The Southern Classic Veganized Potato Salad

with “EGG”

Are you a fan of salad, potato and egg? Do you know that you can create potato salad with egg in a vegan way? If no, then you are in the right place to know that 🙂

This is not your traditional potato salad with eggs in it. This recipe is a combination of ingredients that really works for each other so that even you, a non-eater of potato salad with “egg”, will love it.

Once you’ve tasted this, it will be one of your favorite recipes when it comes to making a salad recipe.

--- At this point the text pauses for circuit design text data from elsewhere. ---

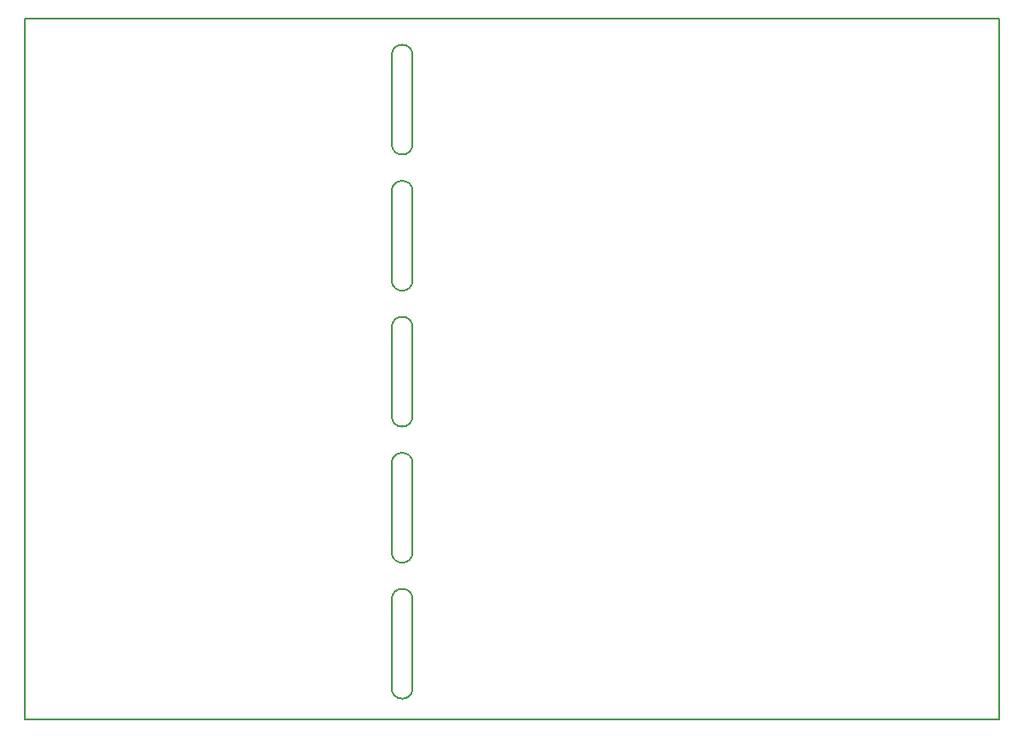
<source format=gbr>
G04 #@! TF.GenerationSoftware,KiCad,Pcbnew,5.0.0-fee4fd1~66~ubuntu16.04.1*
G04 #@! TF.CreationDate,2018-09-19T21:32:19+02:00*
G04 #@! TF.ProjectId,switch_3pole_5x,7377697463685F33706F6C655F35782E,1*
G04 #@! TF.SameCoordinates,Original*
G04 #@! TF.FileFunction,Profile,NP*
%FSLAX46Y46*%
G04 Gerber Fmt 4.6, Leading zero omitted, Abs format (unit mm)*
G04 Created by KiCad (PCBNEW 5.0.0-fee4fd1~66~ubuntu16.04.1) date Wed Sep 19 21:32:19 2018*
%MOMM*%
%LPD*%
G01*
G04 APERTURE LIST*
%ADD10C,0.150000*%
G04 APERTURE END LIST*
D10*
X135000000Y-53500000D02*
X135000000Y-62000000D01*
X137000000Y-53500000D02*
G75*
G03X135000000Y-53500000I-1000000J0D01*
G01*
X135000000Y-62000000D02*
G75*
G03X137000000Y-62000000I1000000J0D01*
G01*
X137000000Y-62000000D02*
X137000000Y-53500000D01*
X135000000Y-66500000D02*
X135000000Y-75000000D01*
X137000000Y-66500000D02*
G75*
G03X135000000Y-66500000I-1000000J0D01*
G01*
X135000000Y-75000000D02*
G75*
G03X137000000Y-75000000I1000000J0D01*
G01*
X137000000Y-75000000D02*
X137000000Y-66500000D01*
X135000000Y-79500000D02*
X135000000Y-88000000D01*
X137000000Y-79500000D02*
G75*
G03X135000000Y-79500000I-1000000J0D01*
G01*
X135000000Y-88000000D02*
G75*
G03X137000000Y-88000000I1000000J0D01*
G01*
X137000000Y-88000000D02*
X137000000Y-79500000D01*
X135000000Y-101000000D02*
G75*
G03X137000000Y-101000000I1000000J0D01*
G01*
X135000000Y-92500000D02*
X135000000Y-101000000D01*
X137000000Y-92500000D02*
G75*
G03X135000000Y-92500000I-1000000J0D01*
G01*
X137000000Y-101000000D02*
X137000000Y-92500000D01*
X137000000Y-105500000D02*
G75*
G03X135000000Y-105500000I-1000000J0D01*
G01*
X135000000Y-114000000D02*
G75*
G03X137000000Y-114000000I1000000J0D01*
G01*
X137000000Y-114000000D02*
X137000000Y-105500000D01*
X135000000Y-105500000D02*
X135000000Y-114000000D01*
X100000000Y-117000000D02*
X100000000Y-50000000D01*
X193000000Y-117000000D02*
X100000000Y-117000000D01*
X193000000Y-50000000D02*
X193000000Y-117000000D01*
X100000000Y-50000000D02*
X193000000Y-50000000D01*
M02*

</source>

If you like potato salad recipes, then this recipe is the next simple and delicious recipe you have to try and taste.

This potato salad with “egg” is very simple to make. With a few tricks, you’ll be making it like a pro in no time!

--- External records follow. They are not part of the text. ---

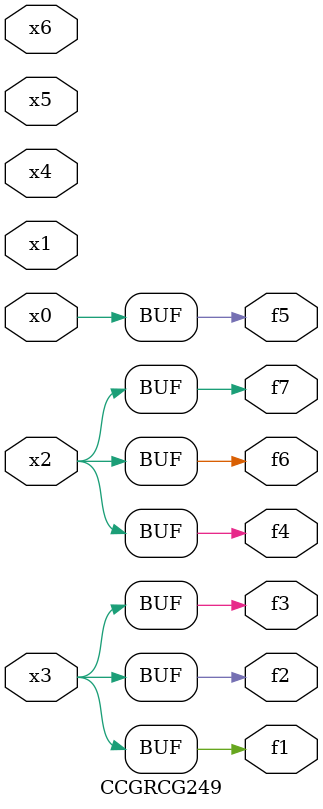
<source format=v>
module CCGRCG249(
	input x0, x1, x2, x3, x4, x5, x6,
	output f1, f2, f3, f4, f5, f6, f7
);
	assign f1 = x3;
	assign f2 = x3;
	assign f3 = x3;
	assign f4 = x2;
	assign f5 = x0;
	assign f6 = x2;
	assign f7 = x2;
endmodule

</source>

This potato salad recipe airs on the classic, more traditional side, but it does have a couple of tweaks.

For the salad dressing, this recipe uses vegan mayonnaise that is good for the health. This potato salad with egg is full of goodness and flavors that is into everyone’s taste.

For any warm-weather get-togethers, this potato salad-with-egg recipe is sure to be a crowd-pleaser.

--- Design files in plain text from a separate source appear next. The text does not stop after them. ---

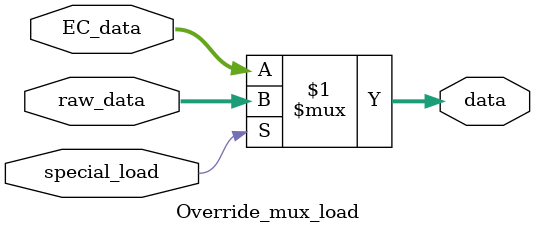
<source format=v>
module Override_mux_load(
input [31:0] raw_data,
input [31:0] EC_data,
input special_load,          
output [31:0] data
);

assign data = special_load ? raw_data : EC_data;

endmodule   
</source>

No need to worry about your time because it is so easy to make and it is tasty for you and for your family!

Potato Salad w/ “EGG”

Nicole Kearsley
Do you love traditional potato salad with eggs in it? You can recreate the flavor of eggs by smashing up a can of chickpeas and mixing in kala namak (black salt) before adding it to your favorite potato salad recipe. I bought kala namak from Amazon, but it's also available in Indian grocery stores.
Prep Time 15 mins
Cook Time 25 mins
Total Time 40 mins
Course Salad, Side Dish
Cuisine American, Vegan
Servings 8


  • 1 can Chickpeas drained and rinsed
  • 1 teaspoon Kala Namak (black salt)
  • 25 pieces Mini Potatoes cooked and cooled (best if refrigerated 6+ hours)
  • 1 piece Large Shallot chopped
  • cup Celery chopped
  • cup Dill Pickle Relish (or chopped dill pickles)
  • ¾ cup Vegan Mayonnaise
  • 1 tablespoon Dijon Mustard
  • 1 teaspoon Apple Cider Vinegar
  • 2 teaspoons Sugar
  • ½ teaspoon Dill dried
  • ½ teaspoon Paprika
  • Salt & Pepper to taste


  • Smash chickpeas in a bowl with a potato masher, then mix in kala namak. Set aside.
  • In a small bowl, mix together mayonnaise, dijon mustard, relish/pickles, apple cider vinegar, sugar, dill and paprika. Add salt & pepper to taste.
  • Cut potatoes into quarters. In a separate large bowl, combine potatoes, shallots, celery and chickpeas.
  • Add dressing to potato mixture and stir to combine. Refrigerate until ready to eat. Tastes best the next day.


DON’T WANT MAYO?: If you opt to use a mayonnaise you might want to add a clove or two of chopped raw garlic to the ingredients.
DISH: This recipe makes enough salad to serve about 12 side servings of nearly one cup per serving. If you are using this as a main dish rolled into a wrap with some greens, this recipe makes enough salad to generously fill at least about 8 large wraps.
MAKE AHEAD: May be made up to two days ahead and kept in the refrigerator.